Start of PROVIDED RECORDS
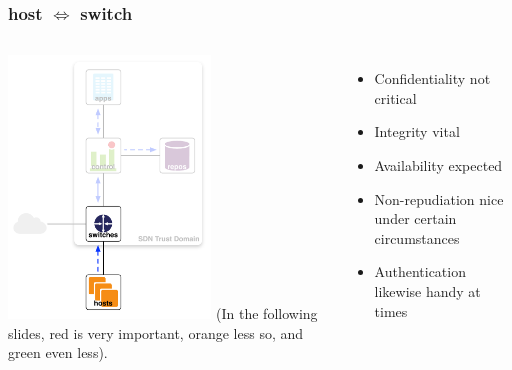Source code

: \documentclass[t,handout]{beamer}
\begin{document}
\begin{frame}
\frametitle{host $\Longleftrightarrow$ switch}
\begin{columns}[T]
\includegraphics[height=2.75in]{ra-h-sw}
(In the following slides, {\color{red} red} is very important, {\color{orange} orange} less so, and {\color{green} green} even less).
\\~\\
\begin{itemize}
\item {\color{orange} Confidentiality not critical}
\item {\color{red} Integrity vital}
\item {\color{orange} Availability expected} 
\item {\color{green} Non-repudiation nice under certain circumstances}
\item {\color{green} Authentication likewise handy at times}
\end{itemize}
\end{columns}
\end{frame}
\end{document}
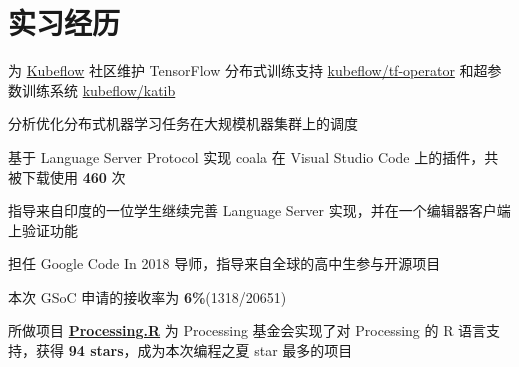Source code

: \documentclass[]{deedy-resume-openfont}
\begin{document}
\begin{minipage}[t]{0.68\textwidth}


\section{实习经历}

\sectionsep
{}
\vspace{\topsep}
\begin{tightemize}
    \item 为 \href{https://github.com/kubeflow/kubeflow}{Kubeflow} 社区维护 TensorFlow 分布式训练支持 \href{https://github.com/kubeflow/tf-operator}{kubeflow/tf-operator} 和超参数训练系统 \href{https://github.com/kubeflow/katib}{kubeflow/katib}
    \item 分析优化分布式机器学习任务在大规模机器集群上的调度
\end{tightemize}
\sectionsep

\sectionsep
{}
\vspace{\topsep}
\begin{tightemize}
    \item 基于 Language Server Protocol 实现 coala 在 Visual Studio Code 上的插件，共被下载使用 \textbf{460} 次
    \item 指导来自印度的一位学生继续完善 Language Server 实现，并在一个编辑器客户端上验证功能
\end{tightemize}
\sectionsep

\sectionsep
{}
\vspace{\topsep}
\begin{tightemize}
    \item 担任 Google Code In 2018 导师，指导来自全球的高中生参与开源项目
\end{tightemize}
\sectionsep

\sectionsep
{}
\vspace{\topsep}
\begin{tightemize}
    \item 本次 GSoC 申请的接收率为 \textbf{6\%}(1318/20651)
    \item 所做项目 \href{https://github.com/gaocegege/Processing.R}{\bf Processing.R} 为 Processing 基金会实现了对 Processing 的 R 语言支持，获得 \textbf{94 stars}，成为本次编程之夏 star 最多的项目
\end{tightemize}
\sectionsep


\end{minipage}
\end{document}
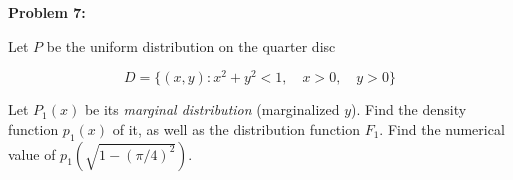 \textbf{Problem 7:}

\singlespacing

Let $P$ be the uniform distribution on the quarter disc

\begin{equation}
    D = \{(x, y): x^2 + y^2 < 1,\quad x > 0,\quad y > 0\}
\end{equation}

Let $P_1(x)$ be its \textit{marginal distribution} (marginalized $y$).
Find the density function $p_1(x)$ of it, as well as the
distribution function $F_1$. Find the numerical value of $p_1 (\sqrt{1 - (\pi/4)^2})$.

\singlespacing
End of PROVIDED RECORDS
> YOUR INSTRUCTIONS:
Without any pictures, please reproduce the full set of entries.

> RESULT:
Source code

: \documentclass[t,handout]{beamer}
\begin{document}
\begin{frame}
\frametitle{host $\Longleftrightarrow$ switch}
\begin{columns}[T]
\includegraphics[height=2.75in]{ra-h-sw}
(In the following slides, {\color{red} red} is very important, {\color{orange} orange} less so, and {\color{green} green} even less).
\\~\\
\begin{itemize}
\item {\color{orange} Confidentiality not critical}
\item {\color{red} Integrity vital}
\item {\color{orange} Availability expected} 
\item {\color{green} Non-repudiation nice under certain circumstances}
\item {\color{green} Authentication likewise handy at times}
\end{itemize}
\end{columns}
\end{frame}
\end{document}
Source code

: \documentclass[]{deedy-resume-openfont}
\begin{document}
\begin{minipage}[t]{0.68\textwidth}


\section{实习经历}

\sectionsep
{}
\vspace{\topsep}
\begin{tightemize}
    \item 为 \href{https://github.com/kubeflow/kubeflow}{Kubeflow} 社区维护 TensorFlow 分布式训练支持 \href{https://github.com/kubeflow/tf-operator}{kubeflow/tf-operator} 和超参数训练系统 \href{https://github.com/kubeflow/katib}{kubeflow/katib}
    \item 分析优化分布式机器学习任务在大规模机器集群上的调度
\end{tightemize}
\sectionsep

\sectionsep
{}
\vspace{\topsep}
\begin{tightemize}
    \item 基于 Language Server Protocol 实现 coala 在 Visual Studio Code 上的插件，共被下载使用 \textbf{460} 次
    \item 指导来自印度的一位学生继续完善 Language Server 实现，并在一个编辑器客户端上验证功能
\end{tightemize}
\sectionsep

\sectionsep
{}
\vspace{\topsep}
\begin{tightemize}
    \item 担任 Google Code In 2018 导师，指导来自全球的高中生参与开源项目
\end{tightemize}
\sectionsep

\sectionsep
{}
\vspace{\topsep}
\begin{tightemize}
    \item 本次 GSoC 申请的接收率为 \textbf{6\%}(1318/20651)
    \item 所做项目 \href{https://github.com/gaocegege/Processing.R}{\bf Processing.R} 为 Processing 基金会实现了对 Processing 的 R 语言支持，获得 \textbf{94 stars}，成为本次编程之夏 star 最多的项目
\end{tightemize}
\sectionsep


\end{minipage}
\end{document}
 \textbf{Problem 7:}

\singlespacing

Let $P$ be the uniform distribution on the quarter disc

\begin{equation}
    D = \{(x, y): x^2 + y^2 < 1,\quad x > 0,\quad y > 0\}
\end{equation}

Let $P_1(x)$ be its \textit{marginal distribution} (marginalized $y$).
Find the density function $p_1(x)$ of it, as well as the
distribution function $F_1$. Find the numerical value of $p_1 (\sqrt{1 - (\pi/4)^2})$.

\singlespacing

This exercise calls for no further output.